A Nara Roesler São Paulo apresenta a exposição “Antes da forma, o encanto”, de Mônica Ventura (vencedora do Prêmio FOCO ArtRio 2023), a primeira individual da artista na galeria, que apresentará 24 obras inéditas, produzidas este ano, entre pinturas, esculturas, instalações e vídeo, com curadoria de Catarina Duncan.
“Na obra de Mônica Ventura, acessamos uma série de práticas que aproximam objetos e processos rituais de diversas origens através da arte. Não como ilustração histórica, mas como prática, tecnologia simbólica, operação de transformação, matéria animada”, comenta a curadora. “Esculturas, pinturas, instalações surgem como corpos recipientes de energia, dispositivos de troca entre visível e invisível”, explica.

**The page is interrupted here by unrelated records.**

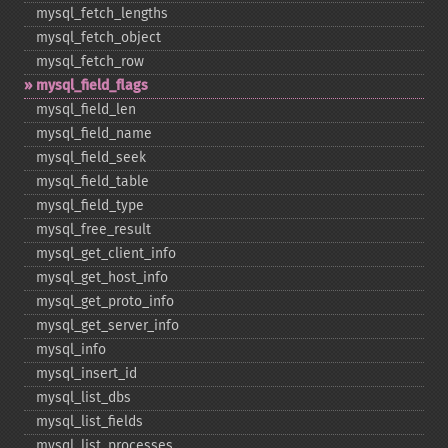
mysql_​fetch_​lengths
mysql_​fetch_​object
mysql_​fetch_​row
mysql_​field_​flags
mysql_​field_​len
mysql_​field_​name
mysql_​field_​seek
mysql_​field_​table
mysql_​field_​type
mysql_​free_​result
mysql_​get_​client_​info
mysql_​get_​host_​info
mysql_​get_​proto_​info
mysql_​get_​server_​info
mysql_​info
mysql_​insert_​id
mysql_​list_​dbs
mysql_​list_​fields
mysql_​list_​processes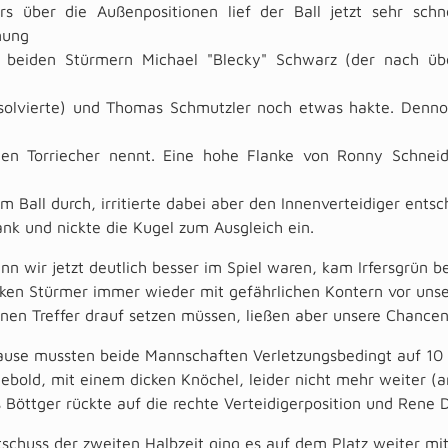
rs über die Außenpositionen lief der Ball jetzt sehr sch
mung
 beiden Stürmern Michael "Blecky" Schwarz (der nach übe
bsolvierte) und Thomas Schmutzler noch etwas hakte. Denno
en Torriecher nennt. Eine hohe Flanke von Ronny Schneid
m Ball durch, irritierte dabei aber den Innenverteidiger ent
lank und nickte die Kugel zum Ausgleich ein.
n wir jetzt deutlich besser im Spiel waren, kam Irfersgrün b
rken Stürmer immer wieder mit gefährlichen Kontern vor unse
nen Treffer drauf setzen müssen, ließen aber unsere Chance
ause mussten beide Mannschaften Verletzungsbedingt auf 10 S
ebold, mit einem dicken Knöchel, leider nicht mehr weiter (a
 Böttger rückte auf die rechte Verteidigerposition und Rene Dav
tschuss der zweiten Halbzeit ging es auf dem Platz weiter mi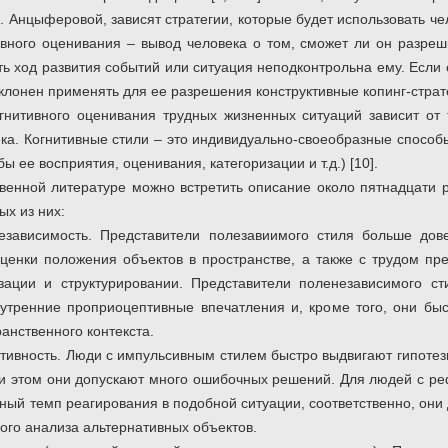
. Анцыферовой, зависят стратегии, которые будет использовать ч
тивного оценивания – вывод человека о том, сможет ли он разре
ть ход развития событий или ситуация неподконтрольна ему. Если
склонен применять для ее разрешения конструктивные копинг-страте
гнитивного оценивания трудных жизненных ситуаций зависит от т
ка. Когнитивные стили – это индивидуально-своеобразные спосо
ы ее восприятия, оценивания, категоризации и т.д.) [10].
венной литературе можно встретить описание около пятнадцати р
х из них:
независимость. Представители полезавиимого стиля больше до
ценки положения объектов в пространстве, а также с трудом п
зации и структурировании. Представители поленезависимого ст
нутренние проприоцептивные впечатления и, кроме того, они б
ранственного контекста.
тивность. Люди с импульсивным стилем быстро выдвигают гипотез
и этом они допускают много ошибочных решений. Для людей с ре
ный темп реагирования в подобной ситуации, соответственно, они
ого анализа альтернативных объектов.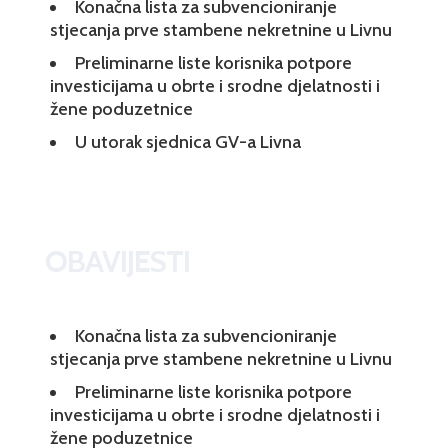
Konačna lista za subvencioniranje
stjecanja prve stambene nekretnine u Livnu
Preliminarne liste korisnika potpore
investicijama u obrte i srodne djelatnosti i
žene poduzetnice
U utorak sjednica GV-a Livna
OBAVIJESTI
Konačna lista za subvencioniranje
stjecanja prve stambene nekretnine u Livnu
Preliminarne liste korisnika potpore
investicijama u obrte i srodne djelatnosti i
žene poduzetnice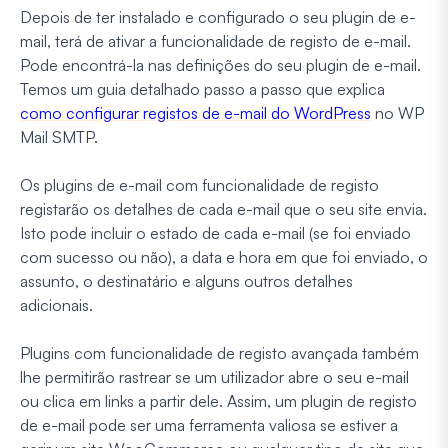
Depois de ter instalado e configurado o seu plugin de e-
mail, terá de ativar a funcionalidade de registo de e-mail.
Pode encontrá-la nas definições do seu plugin de e-mail.
Temos um guia detalhado passo a passo que explica
como configurar registos de e-mail do WordPress
no WP
Mail SMTP.
Os plugins de e-mail com funcionalidade de registo
registarão os detalhes de cada e-mail que o seu site envia.
Isto pode incluir o estado de cada e-mail (se foi enviado
com sucesso ou não), a data e hora em que foi enviado, o
assunto, o destinatário e alguns outros detalhes
adicionais.
Plugins com funcionalidade de registo avançada também
lhe permitirão rastrear se um utilizador abre o seu e-mail
ou clica em links a partir dele. Assim, um plugin de registo
de e-mail pode ser uma ferramenta valiosa se estiver a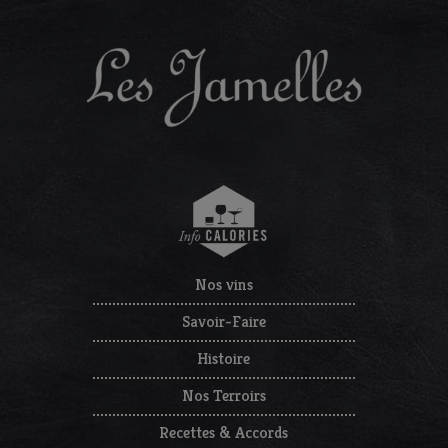
Nos vins
Savoir-Faire
Histoire
Nos Terroirs
Recettes & Accords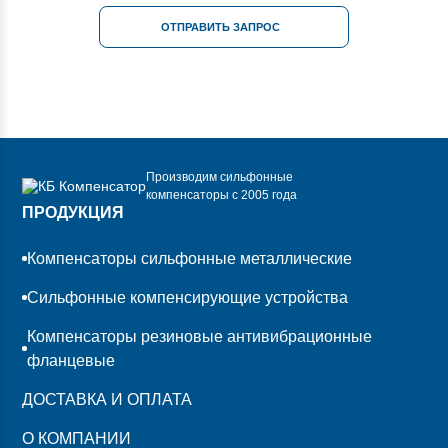
ОТПРАВИТЬ ЗАПРОС
Производим сильфонные
компенсаторы с 2005 года
ПРОДУКЦИЯ
Компенсаторы сильфонные металлические
Сильфонные компенсирующие устройства
Компенсаторы резиновые антивибрационные
фланцевые
ДОСТАВКА И ОПЛАТА
О КОМПАНИИ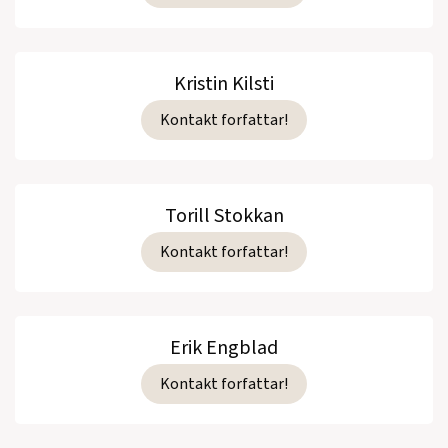
Kristin Kilsti
Kontakt forfattar!
Torill Stokkan
Kontakt forfattar!
Erik Engblad
Kontakt forfattar!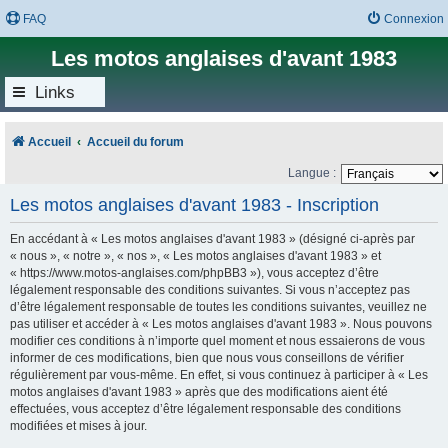
FAQ
Connexion
Les motos anglaises d'avant 1983
Links
Accueil
Accueil du forum
Langue :
Les motos anglaises d'avant 1983 - Inscription
En accédant à « Les motos anglaises d'avant 1983 » (désigné ci-après par
« nous », « notre », « nos », « Les motos anglaises d'avant 1983 » et
« https://www.motos-anglaises.com/phpBB3 »), vous acceptez d’être
légalement responsable des conditions suivantes. Si vous n’acceptez pas
d’être légalement responsable de toutes les conditions suivantes, veuillez ne
pas utiliser et accéder à « Les motos anglaises d'avant 1983 ». Nous pouvons
modifier ces conditions à n’importe quel moment et nous essaierons de vous
informer de ces modifications, bien que nous vous conseillons de vérifier
régulièrement par vous-même. En effet, si vous continuez à participer à « Les
motos anglaises d'avant 1983 » après que des modifications aient été
effectuées, vous acceptez d’être légalement responsable des conditions
modifiées et mises à jour.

Carolina Duncan observa que “a cabaça atravessa a exposição como eixo formal e ancestral”. “Para a artista, e a partir de muitas cosmovisões afro-indígenas, o fruto da Lagenaria siceraria, também conhecido como cuia, igbá ou poronga, é a forma matricial do mundo. Pensando a cabaça como vaso ritual e corpo ancestral, seu desenho curvilíneo, simultaneamente ventre, recipiente e semente, desdobra-se em múltiplas linguagens. A cabaça aparece em ouro, em aço corten, em madeira carbonizada, em cerâmica e em sua forma natural, tornando-se monumento: um corpo múltiplo”, destaca.
As obras criadas a partir da cabaça são: “Paisagem para um sol negro (série A grande dama)”, em aço corten, cabaça, latão, com 190 x 100 cm, e “Caminho de ouroboros”, com cabaças naturais e folha de ouro; o conjunto de cinco esculturas “Excorpóreo” (# 01, 02, 03, 04 e 05), em madeira carbonizada e folha de ouro, dimensões variadas, em forma de cabaça, e as três esculturas “A guarda do tempo”,
em latão, com 29 x 20 cm cada uma.
LABORATÓRIO, ABRIGO E ALTAR
“A exposição pensa identidades como rede em movimento contínuo, tornando o espaço expositivo em um laboratório, abrigo e altar. Da alquimia e da espagíria à construção de altares; dos modos de erguer paredes de terra às geometrias devocionais; das oferendas votivas às arquiteturas simbólicas que atravessam o hinduísmo e o Candomblé. Essências, circulação, retornos: tudo gira como roda.
Nesse circuito, acessamos princípios dinâmicos como passagens, trocas e recomeços”, afirma a curadora.
“A artista atua como pesquisadora: investiga materiais, cosmologias, técnicas construtivas, liturgias, plantas, óleos essenciais, metais, pigmentos e modos de fazer que atravessam tempos e geografias”, salienta, e conclui: “Se o fetiche colonial procurou aprisionar o objeto em uma leitura fixa, Mônica Ventura devolve à forma sua instabilidade original. Cada obra é um feitiço que age, transforma e devolve movimento ao mundo”.
“Antes da forma, o encanto” apresenta também o vídeo “Excorpóreo – Renascimento através da chama”, 6’52”, as pinturas da série “Alteia” – “VIII”, “X” e “XI” –, em tinta óleo sobre tela, com 198 cm de altura e comprimento em torno de 200cm; a instalação “7 infusões”, em terra, sisal, vidro e latão; os conjuntos de esculturas “Pássaras” e “Passarinhas”, em porcelana, latão, madeira e folha de
ouro; o conjunto de seis esculturas em terra, pigmento e latão “A noite suspensa”; e conjuntos de pequenas esculturas em terra, pigmento e latão, da série “Arrebóis”: “Corpo-oráculo” “# 01”, “#02”, “#03”, “#04” e “#05 ”.